# Where to Cut Off a Section For Preaching?



## Backwoods Presbyterian (Aug 16, 2009)

I am preaching on the 30th of August at a PC(USA) congregation and I am going to be preaching from Mark 7 and I was looking at stopping at verse 8 for a manageable section for a one off preaching engagement. However I was also thinking about having the "Scripture Lesson" be Mark 7:1-23 and preaching a more "overview" of the entire section as 23 verses is vastly too much to preach in the amount of time a PC(USA) congregation is willing and able to sit through (or for anyone for that matter).

Mark 7

What do you think? 


_(btw, Mark 7:1-8 is the lectionary passage for that week). _


----------



## Herald (Aug 16, 2009)

Benjamin,

You can go either way and still present an effective message. If you choose the first 23 verses of Mark 7, you will need to emphasize the main thought of the text. If you limit yourself to the first seven verses you can be a bit more compact; possibly referencing Isaiah (verse 6). Either way, a tremendous Christ-centric passage. God is not concerned with visible religion, but an inward change.


----------



## Contra_Mundum (Aug 16, 2009)

Clearly, the section is a single episode. There may be a great deal of material present, but it is certainly possible to focus on the central thought of the passage.

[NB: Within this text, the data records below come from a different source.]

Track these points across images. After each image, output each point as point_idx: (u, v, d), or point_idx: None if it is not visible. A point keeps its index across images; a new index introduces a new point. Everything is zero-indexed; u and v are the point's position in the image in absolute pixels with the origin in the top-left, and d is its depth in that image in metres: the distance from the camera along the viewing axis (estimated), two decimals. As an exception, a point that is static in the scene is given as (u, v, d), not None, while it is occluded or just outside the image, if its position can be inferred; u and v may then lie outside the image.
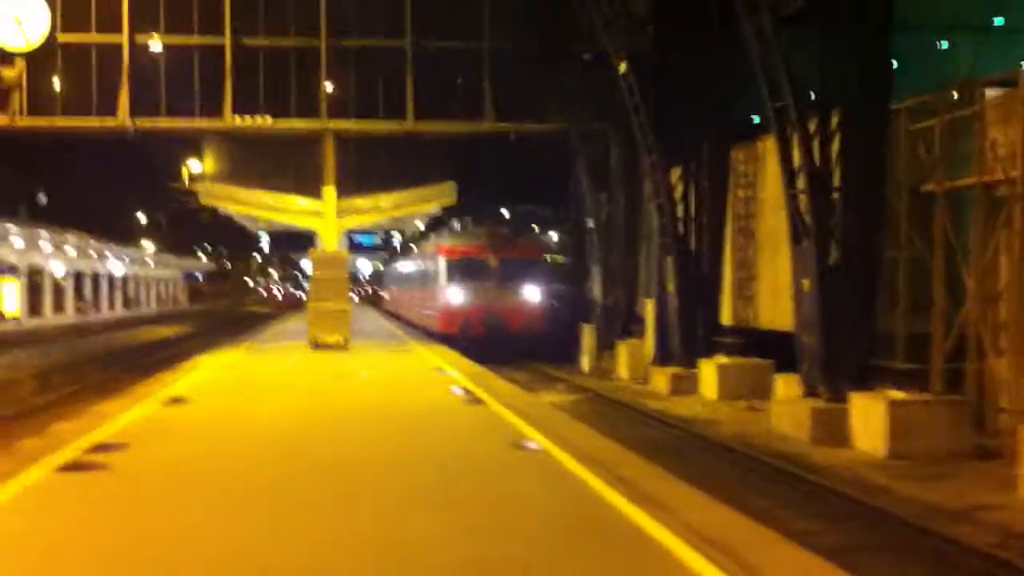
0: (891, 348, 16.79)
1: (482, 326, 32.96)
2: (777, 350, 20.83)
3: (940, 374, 15.93)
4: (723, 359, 22.56)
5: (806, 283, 17.23)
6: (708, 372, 22.61)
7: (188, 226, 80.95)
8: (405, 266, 54.71)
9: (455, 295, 34.29)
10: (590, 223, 32.77)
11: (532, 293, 34.52)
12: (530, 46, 32.61)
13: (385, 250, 75.51)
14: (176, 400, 15.93)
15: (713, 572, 6.38)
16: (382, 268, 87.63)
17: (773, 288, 22.85)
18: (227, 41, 32.41)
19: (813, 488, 13.03)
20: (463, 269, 34.46)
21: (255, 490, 9.15)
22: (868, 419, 15.35)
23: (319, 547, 7.11)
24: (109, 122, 31.99)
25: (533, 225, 45.05)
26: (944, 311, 16.29)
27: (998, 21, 25.33)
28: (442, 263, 35.00)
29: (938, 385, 15.80)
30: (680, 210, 24.63)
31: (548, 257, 36.42)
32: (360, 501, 8.66)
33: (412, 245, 57.68)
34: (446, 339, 31.70)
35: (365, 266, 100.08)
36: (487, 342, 31.64)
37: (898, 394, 15.27)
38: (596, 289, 32.22)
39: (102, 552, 7.06)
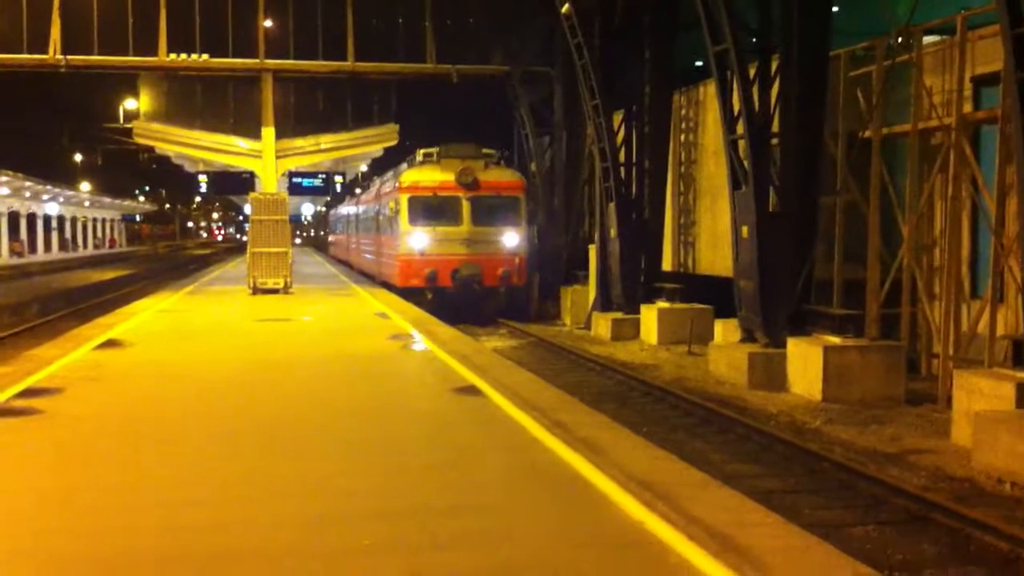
0: (828, 294, 17.01)
1: (452, 279, 27.88)
2: (717, 296, 21.02)
3: (875, 319, 16.19)
4: (664, 305, 22.72)
5: (745, 229, 17.34)
6: (649, 317, 22.76)
7: (127, 167, 79.59)
8: (357, 206, 47.09)
9: (419, 241, 28.40)
10: (533, 167, 32.67)
11: (511, 239, 28.84)
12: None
13: (328, 193, 74.08)
14: (113, 344, 15.71)
15: (647, 515, 6.44)
16: (326, 210, 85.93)
17: (713, 234, 23.01)
18: (162, -28, 31.69)
19: (748, 431, 13.21)
20: (429, 209, 28.57)
21: (189, 437, 9.06)
22: (804, 364, 15.57)
23: (256, 495, 7.07)
24: (40, 58, 31.24)
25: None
26: (879, 257, 16.51)
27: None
28: (403, 202, 28.78)
29: (873, 330, 16.06)
30: (622, 155, 24.62)
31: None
32: (299, 448, 8.61)
33: (366, 182, 52.09)
34: (407, 294, 26.99)
35: (308, 209, 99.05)
36: (458, 298, 27.75)
37: (834, 339, 15.49)
38: (540, 234, 32.23)
39: (30, 497, 6.98)
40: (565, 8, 24.54)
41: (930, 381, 15.43)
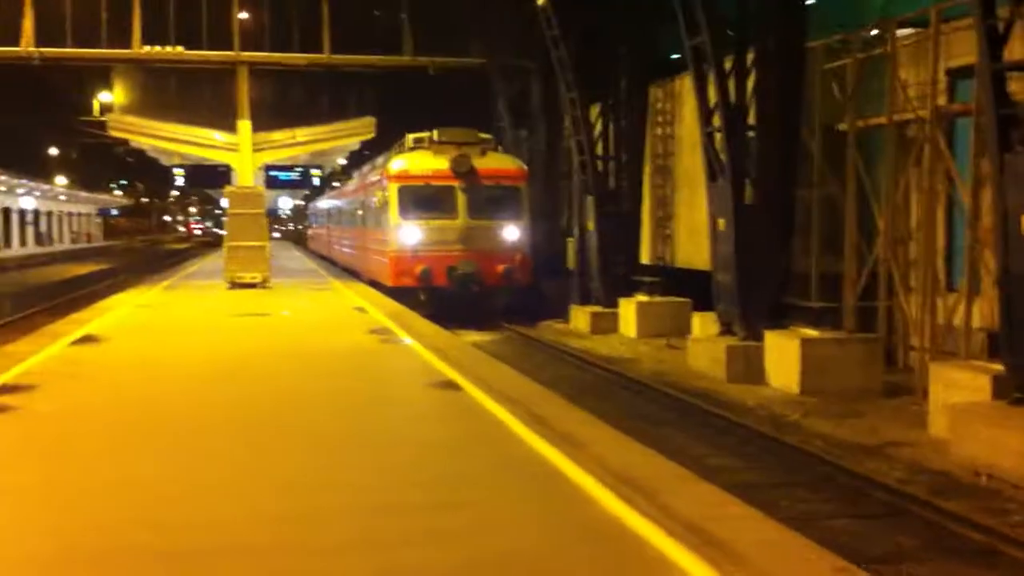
0: (806, 287, 17.07)
1: (447, 277, 25.04)
2: (695, 288, 21.06)
3: (852, 312, 16.25)
4: (643, 298, 22.75)
5: (721, 222, 17.39)
6: (628, 311, 22.80)
7: (102, 161, 79.07)
8: (339, 198, 43.69)
9: (410, 236, 25.53)
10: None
11: (512, 233, 26.04)
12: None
13: (306, 186, 73.29)
14: (89, 340, 15.60)
15: (626, 510, 6.44)
16: (304, 204, 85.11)
17: (690, 227, 23.05)
18: (135, -36, 31.40)
19: (728, 425, 13.24)
20: (422, 200, 25.78)
21: (170, 433, 9.00)
22: (782, 356, 15.61)
23: (238, 491, 7.02)
24: (13, 51, 30.94)
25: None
26: (856, 249, 16.56)
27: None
28: (393, 192, 25.98)
29: (850, 323, 16.12)
30: (600, 148, 24.65)
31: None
32: (274, 444, 8.56)
33: (347, 172, 49.28)
34: (398, 294, 24.51)
35: (286, 203, 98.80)
36: (455, 299, 24.81)
37: (811, 332, 15.54)
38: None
39: (6, 497, 6.91)
40: (542, 1, 24.51)
41: (907, 373, 15.50)
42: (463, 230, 25.65)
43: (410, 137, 27.30)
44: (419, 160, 26.31)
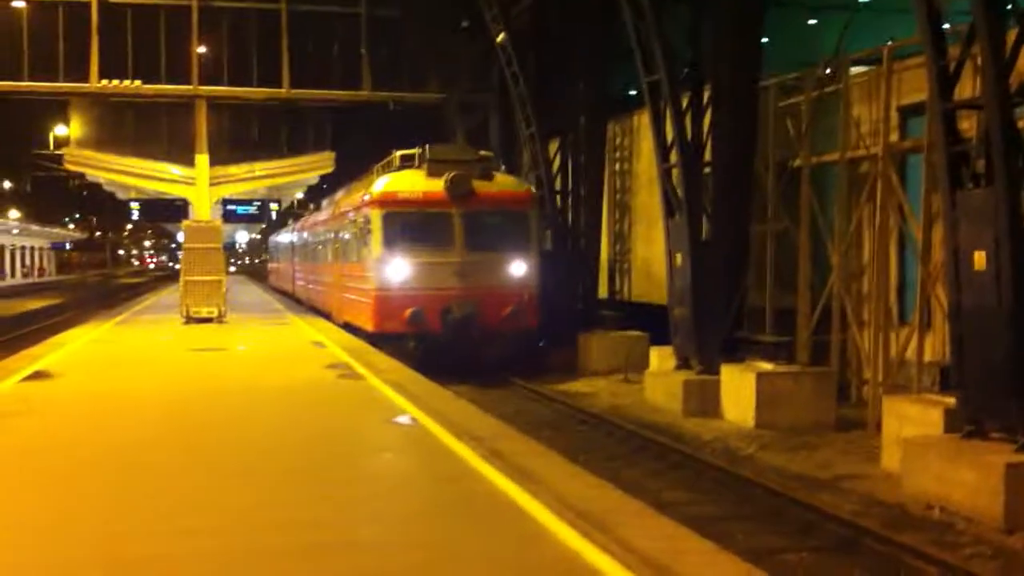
0: (760, 321, 17.23)
1: (442, 320, 20.89)
2: (651, 323, 21.15)
3: (806, 346, 16.43)
4: (600, 332, 22.82)
5: (678, 257, 17.55)
6: (586, 345, 22.85)
7: (56, 194, 78.32)
8: (307, 229, 38.59)
9: (397, 271, 21.36)
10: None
11: (519, 268, 22.05)
12: (409, 13, 32.37)
13: (263, 220, 72.56)
14: (40, 375, 15.41)
15: (583, 544, 6.46)
16: (261, 237, 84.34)
17: (647, 262, 23.23)
18: (93, -2, 31.28)
19: (683, 459, 13.31)
20: (411, 229, 21.70)
21: (118, 468, 8.91)
22: (737, 390, 15.73)
23: (187, 529, 6.96)
24: (-33, 84, 30.69)
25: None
26: (810, 284, 16.78)
27: (867, -1, 26.07)
28: (376, 219, 21.78)
29: (804, 356, 16.29)
30: (558, 182, 24.80)
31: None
32: (229, 480, 8.50)
33: (318, 199, 44.20)
34: (382, 340, 20.99)
35: (243, 237, 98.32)
36: (450, 347, 20.86)
37: (766, 365, 15.68)
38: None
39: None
40: (500, 38, 24.72)
41: (860, 407, 15.66)
42: (460, 264, 21.48)
43: (397, 154, 23.21)
44: (408, 181, 22.03)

Or, if you want to emphasize a lesser point, then you can take a smaller subsection. You can read the whole, and make passing reference to verses around the text that you key in on.

Specifically, 1-7, you are cutting off right before Jesus sums up the quote by application. I would at least include to v8, a probably reading to v13 (if not the rest of the section).


----------



## Backwoods Presbyterian (Aug 16, 2009)

Thanks Rev. Buchanon. I meant verse 8. Thanks for pointing that out.


----------